So it was last week when agents of the Liberal government of Justin Trudeau announced that a planned war memorial for Cape Breton Highlands National Park – the brainchild of a private consortium that had received fulsome, moral support from the former Conservative government under Stephen Harper – would not proceed.

The so-called ‘Mother Canada’ monument would have been a 24-metre-tall testament to the dogged determination of a Toronto businessman who, having seen the graves of the nation’s war dead in Europe, thought it would be a swell idea to erect a statue in honour of them along one of the prettiest and ecologically significant coastlines in the country.

Writing in the Halifax Chronicle-Herald last year, columnist Ralph Surette fairly foamed at the mouth about the proposal and the evident support it received from the federal government at the time.

“For those who still don’t fully understand the game, the ‘Mother Canada’ controversy should provide some enlightenment,” he wrote. “The discovery that Parks Canada has furnished $100,000 to the project – after swearing that the statue in Cape Breton Highlands Park was a purely private project – blows the lid off the scheme. The political engineering comes from the Prime Minister’s Office.

“This is Stephen Harper building yet another monument to himself. It’s not just the money. The fact that the rules governing national parks have been casually trashed to accommodate the project has the PMO’s fingerprints all over it. No use hollering at Parks Canada bureaucrats. Like everyone else in government, they’ve been reduced to yo-yos of the PMO, detached from their guiding principles.”

Not anymore, it seems. Parks Canada officials, now presumably untethered from their partisan leashes, have correctly adjudged that Canada requires another war memorial of this monstrous sort like it needs a hole in its head. After all, what possible benefit to memory and national pride does a stone giant facing Europe – which can be seen properly only by denizens of international fishing trawlers – actually provide?

For their part, government reps are explaining their decision in more diplomatic and circumspect terms. According to a report in the Globe and Mail this week, “Daniel Watson, the chief executive officer of Parks Canada, said that the agency reviewed the war memorial proposed for the Cape Breton park and concluded there were too many problems preventing its completion by July 1, 2017, the date of its planned unveiling, including the availability of funds to the private foundation backing the project.”

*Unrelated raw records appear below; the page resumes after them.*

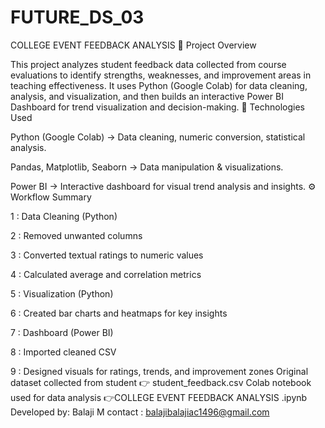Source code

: # FUTURE_DS_03
COLLEGE EVENT FEEDBACK ANALYSIS
🎯 Project Overview

This project analyzes student feedback data collected from course evaluations to identify strengths, weaknesses, and improvement areas in teaching effectiveness.
It uses Python (Google Colab) for data cleaning, analysis, and visualization, and then builds an interactive Power BI Dashboard for trend visualization and decision-making.
🧠 Technologies Used

Python (Google Colab) → Data cleaning, numeric conversion, statistical analysis.

Pandas, Matplotlib, Seaborn → Data manipulation & visualizations.

Power BI → Interactive dashboard for visual trend analysis and insights.
⚙️ Workflow Summary

1 : Data Cleaning (Python)

2 : Removed unwanted columns

3 : Converted textual ratings to numeric values

4 : Calculated average and correlation metrics

5 : Visualization (Python)

6 : Created bar charts and heatmaps for key insights

7 : Dashboard (Power BI)

8 : Imported cleaned CSV

9 : Designed visuals for ratings, trends, and improvement zones
 Original dataset collected from student 👉 student_feedback.csv
 Colab notebook used for data analysis 👉COLLEGE EVENT FEEDBACK ANALYSIS .ipynb
Developed by: Balaji M
contact : balajibalajiac1496@gmail.com
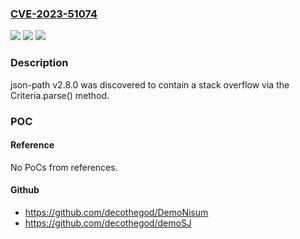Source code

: ### [CVE-2023-51074](https://cve.mitre.org/cgi-bin/cvename.cgi?name=CVE-2023-51074)
![](https://img.shields.io/static/v1?label=Product&message=n%2Fa&color=blue)
![](https://img.shields.io/static/v1?label=Version&message=n%2Fa&color=blue)
![](https://img.shields.io/static/v1?label=Vulnerability&message=n%2Fa&color=brighgreen)

### Description

json-path v2.8.0 was discovered to contain a stack overflow via the Criteria.parse() method.

### POC

#### Reference
No PoCs from references.

#### Github
- https://github.com/decothegod/DemoNisum
- https://github.com/decothegod/demoSJ

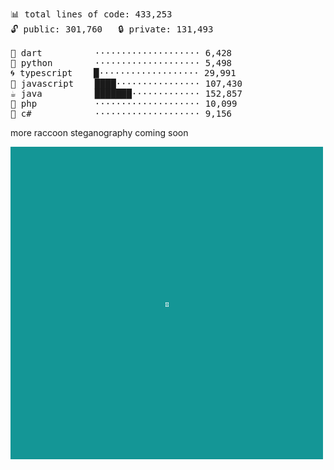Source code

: <!--
**pmazumder3927/pmazumder3927** is a ✨ _special_ ✨ repository because its `README.md` (this file) appears on your GitHub profile.

Here are some ideas to get you started:

- 🔭 I’m currently working on ...
- 🌱 I’m currently learning ...
- 👯 I’m looking to collaborate on ...
- 🤔 I’m looking for help with ...
- 💬 Ask me about ...
- 📫 How to reach me: ...
- 😄 Pronouns: ...
- ⚡ Fun fact: ...
-->
 <!-- LANGUAGES BREAKDOWN START -->
<pre><code style="font-family: monospace; font-size: 14px;">
📊 total lines of code: 433,253
🔓 public: 301,760   🔒 private: 131,493

🎯 dart          ···················· 6,428
🐍 python        ···················· 5,498
🌀 typescript    █··················· 29,991
💛 javascript    ████················ 107,430
☕ java          ███████············· 152,857
🐘 php           ···················· 10,099
🔧 c#            ···················· 9,156
</code></pre>
 <!-- LANGUAGES BREAKDOWN END -->
more raccoon steganography coming soon

![raccoon](https://github.com/pmazumder3927/pmazumder3927/blob/main/raccoon.png)
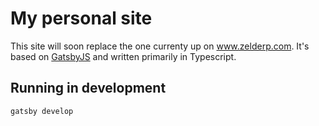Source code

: # My personal site
This site will soon replace the one currenty up on www.zelderp.com. It's based on [GatsbyJS](https://gatsbyjs.org/) and written primarily in Typescript.

## Running in development
`gatsby develop`
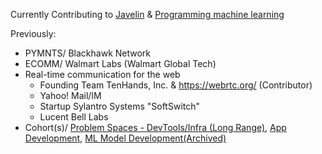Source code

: Currently Contributing to [Javelin](https://github.com/getjavelin) & [Programming machine learning](https://github.com/ankumar/awesome-llm-architectures)  

Previously:
- PYMNTS/ Blackhawk Network
- ECOMM/ Walmart Labs (Walmart Global Tech)
- Real-time communication for the web
  - Founding Team TenHands, Inc. & https://webrtc.org/ (Contributor)
  - Yahoo! Mail/IM
  - Startup Sylantro Systems "SoftSwitch"
  - Lucent Bell Labs
- Cohort(s)/ [Problem Spaces - DevTools/Infra (Long Range)](https://docs.google.com/document/d/1b36vcpRMI5aIp8N2j_cVvhiv8OwDRGDxPDr2bJzcCGA/edit?usp=sharing), [App Development](https://nounandverb.io/), [ML Model Development(Archived)](https://app.chaya.ai/)
 
<!--
**ankumar/ankumar** is a ✨ _special_ ✨ repository because its `README.md` (this file) appears on your GitHub profile.

Here are some ideas to get you started:

- 🔭 I’m currently working on ...
- 🌱 I’m currently learning ...
- 👯 I’m looking to collaborate on ...
- 🤔 I’m looking for help with ...
- 💬 Ask me about ...
- 📫 How to reach me: ...
- 😄 Pronouns: ...
- ⚡ Fun fact: ...
-->
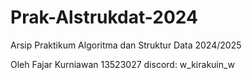 # Prak-Alstrukdat-2024
Arsip Praktikum Algoritma dan Struktur Data 2024/2025

Oleh Fajar Kurniawan 13523027
discord: w_kirakuin_w
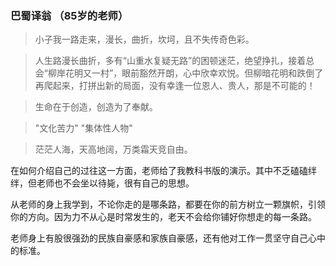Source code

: ### 巴蜀译翁 （85岁的老师）

>  小子我一路走来，漫长，曲折，坎坷，且不失传奇色彩。

> 人生路漫长曲折，多有“山重水复疑无路”的困顿迷茫，绝望挣扎，接着总会“柳岸花明又一村”，眼前豁然开朗，心中欣幸欢悦。但柳暗花明和跌倒了再爬起来，打拼出新的局面，没有幸逢一位恩人、贵人，那是不可能的！

> 生命在于创造，创造为了奉献。

> "文化苦力"
"集体性人物"

>  茫茫人海，天高地阔，万类霜天竞自由。

在如何介绍自己的过往这一方面，老师给了我教科书版的演示。其中不乏磕磕绊绊，但老师也不会坐以待毙，很有自己的思想。

从老师的身上我学到，不论你走的是哪条路，都要在你的前方树立一颗旗帜，引领你的方向。因为力不从心是时常发生的，老天不会给你铺好你想走的每一条路。

老师身上有股很强劲的民族自豪感和家族自豪感，还有他对工作一贯坚守自己心中的标准。
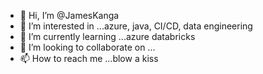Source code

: - 👋 Hi, I’m @JamesKanga
- 👀 I’m interested in ...azure, java, CI/CD, data engineering
- 🌱 I’m currently learning ...azure databricks
- 💞️ I’m looking to collaborate on ...
- 📫 How to reach me ...blow a kiss

<!---
JamesKanga/JamesKanga is a ✨ special ✨ repository because its `README.md` (this file) appears on your GitHub profile.
You can click the Preview link to take a look at your changes.
--->
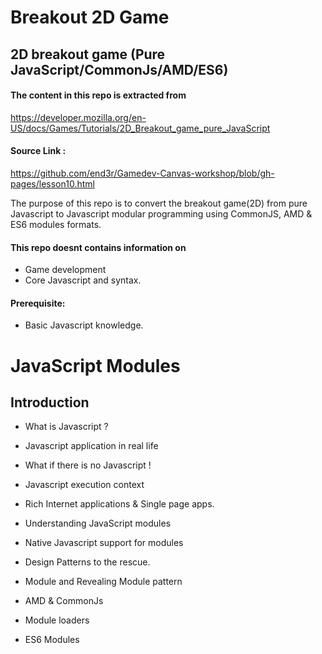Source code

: # Breakout 2D Game

## 2D breakout game (Pure JavaScript/CommonJs/AMD/ES6)

#### The content in this repo is extracted from 

https://developer.mozilla.org/en-US/docs/Games/Tutorials/2D_Breakout_game_pure_JavaScript

#### Source Link :

https://github.com/end3r/Gamedev-Canvas-workshop/blob/gh-pages/lesson10.html

The purpose of this repo is to convert the breakout game(2D) from pure Javascript to Javascript modular programming using CommonJS, AMD  & ES6 modules formats.

#### This repo doesnt contains information on

* Game development
* Core Javascript and syntax.

#### Prerequisite:
* Basic Javascript knowledge.

# JavaScript Modules

## Introduction

  * What is Javascript ?
  
  * Javascript application in real life
  
  * What if there is no Javascript !
  
  * Javascript execution context
  
  * Rich Internet applications & Single page apps.
  
  * Understanding JavaScript modules
  
  * Native Javascript support for modules
  
  * Design Patterns to the rescue.
  
  * Module and Revealing Module pattern
  
  * AMD & CommonJs
  
  * Module loaders
  
  * ES6 Modules
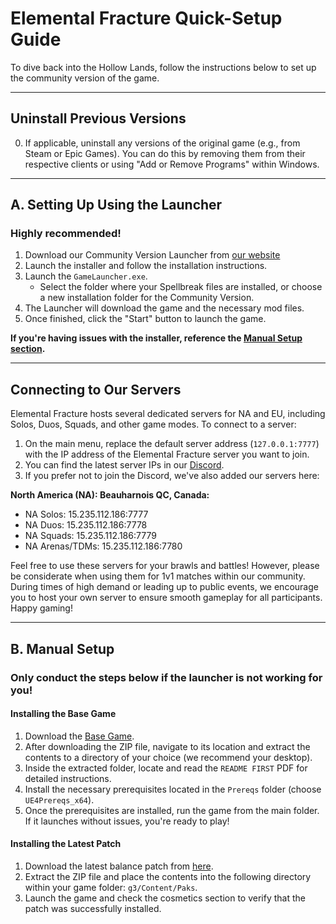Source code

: # Elemental Fracture Quick-Setup Guide

To dive back into the Hollow Lands, follow the instructions below to set up the community version of the game.

---

## Uninstall Previous Versions

0. If applicable, uninstall any versions of the original game (e.g., from Steam or Epic Games). You can do this by removing them from their respective clients or using "Add or Remove Programs" within Windows.

---

## A. Setting Up Using the Launcher
### Highly recommended!

1. Download our Community Version Launcher from [our website](https://elefrac.com/)
2. Launch the installer and follow the installation instructions.
3. Launch the `GameLauncher.exe`.
   - Select the folder where your Spellbreak files are installed, or choose a new installation folder for the Community Version.
4. The Launcher will download the game and the necessary mod files.
5. Once finished, click the "Start" button to launch the game.

**If you're having issues with the installer, reference the [Manual Setup section](#b-manual-setup---only-conduct-the-steps-below-if-the-launcher-is-not-working-for-you).**

---

## Connecting to Our Servers

Elemental Fracture hosts several dedicated servers for NA and EU, including Solos, Duos, Squads, and other game modes. To connect to a server:

1. On the main menu, replace the default server address (`127.0.0.1:7777`) with the IP address of the Elemental Fracture server you want to join.
2. You can find the latest server IPs in our [Discord](https://dsc.gg/elefrac).
3. If you prefer not to join the Discord, we've also added our servers here: 

**North America (NA): Beauharnois QC, Canada:**
- NA Solos: 15.235.112.186:7777
- NA Duos: 15.235.112.186:7778
- NA Squads: 15.235.112.186:7779
- NA Arenas/TDMs: 15.235.112.186:7780

Feel free to use these servers for your brawls and battles! However, please be considerate when using them for 1v1 matches within our community. During times of high demand or leading up to public events, we encourage you to host your own server to ensure smooth gameplay for all participants. Happy gaming!

---
## B. Manual Setup
### **Only conduct the steps below if the launcher is not working for you!**
#### Installing the Base Game

1. Download the [Base Game](https://cdn.elefrac.com/game/elefracbase.zip).
2. After downloading the ZIP file, navigate to its location and extract the contents to a directory of your choice (we recommend your desktop).
3. Inside the extracted folder, locate and read the `README FIRST` PDF for detailed instructions.
4. Install the necessary prerequisites located in the `Prereqs` folder (choose `UE4Prereqs_x64`).
5. Once the prerequisites are installed, run the game from the main folder. If it launches without issues, you're ready to play!

#### Installing the Latest Patch

1. Download the latest balance patch from [here](https://cdn.elefrac.com/patch/latest.zip).
2. Extract the ZIP file and place the contents into the following directory within your game folder: `g3/Content/Paks`.
3. Launch the game and check the cosmetics section to verify that the patch was successfully installed.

Specifically, Mr. Watson stipulated, “As a result, the project will not be moving forward on Parks Canada land.”

It may, however, move forward in another guise on private land. More’s the pity. Still, that’s not a matter for public policy to settle.

In truth, the most irksome feature about this project was never its grandness or aesthetic effrontery; it was the very notion that land held in trust by the Government of Canada on behalf of the people of Canada – all people of Canada – could be so easily and cavalierly betrothed to private interests who may, or may not, have an ideological bone to pick with our common heritage.

Good Lord! What would be next?

Carving the faces of Canada’s first prime ministers, Mount Rushmore-like, into New Brunswick’s world-famous flowerpot rocks? Erecting the ‘Tomb of the Unknown Corporate Donor’ to boot?

Governments don’t do many things right. But when they do, it’s time to commemorate.